**Problem details**
Below are records; extract exactly the lines from the one with "f_number: 4" through the final line, including both, but drop the pictures.

**Provided information**
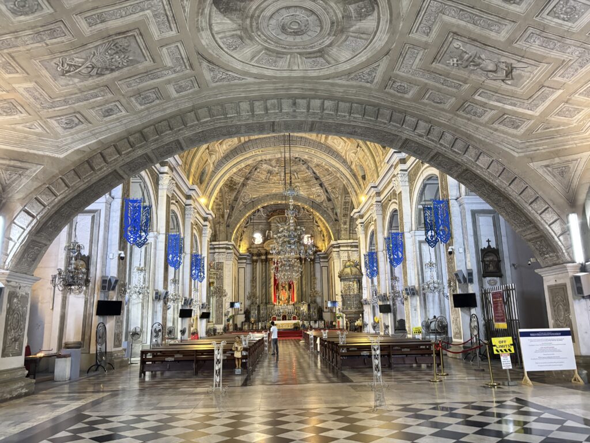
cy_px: 222
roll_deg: +1.6
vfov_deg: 53.1
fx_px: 443
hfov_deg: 67.3
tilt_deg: +12.2
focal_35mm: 26
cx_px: 295
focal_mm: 5.96
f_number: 1.6
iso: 640
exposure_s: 1/30
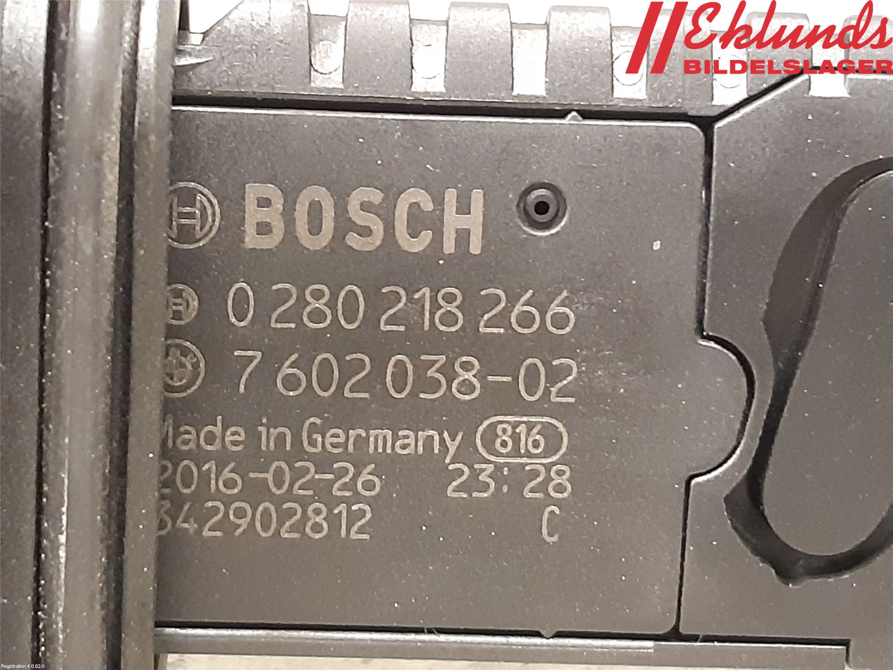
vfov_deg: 53.1
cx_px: 446
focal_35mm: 26
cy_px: 335
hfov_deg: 67.3
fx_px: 671
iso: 640
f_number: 1.7
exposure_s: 1/20
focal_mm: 3.93
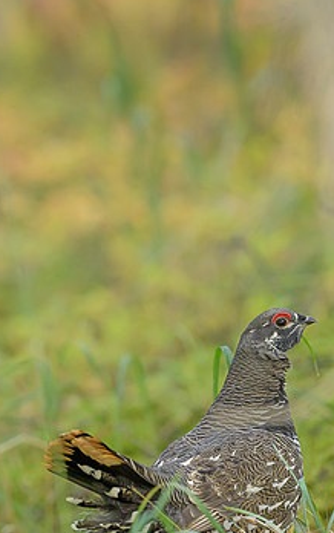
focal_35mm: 865
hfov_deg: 1.5
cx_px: 309
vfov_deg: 2.4
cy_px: 343
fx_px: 12577
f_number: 4
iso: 1600
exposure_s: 1/500
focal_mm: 400
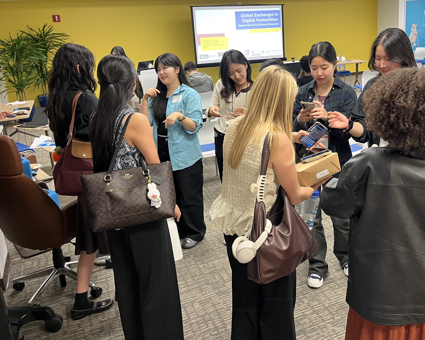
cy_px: 139
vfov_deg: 43.2
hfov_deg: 52.2
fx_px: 428
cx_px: 270
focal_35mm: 34
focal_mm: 5.1
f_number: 1.6
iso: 125
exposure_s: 1/60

**Result of this task**
f_number: 4
iso: 1600
exposure_s: 1/500
focal_mm: 400
cy_px: 139
vfov_deg: 43.2
hfov_deg: 52.2
fx_px: 428
cx_px: 270
focal_35mm: 34
focal_mm: 5.1
f_number: 1.6
iso: 125
exposure_s: 1/60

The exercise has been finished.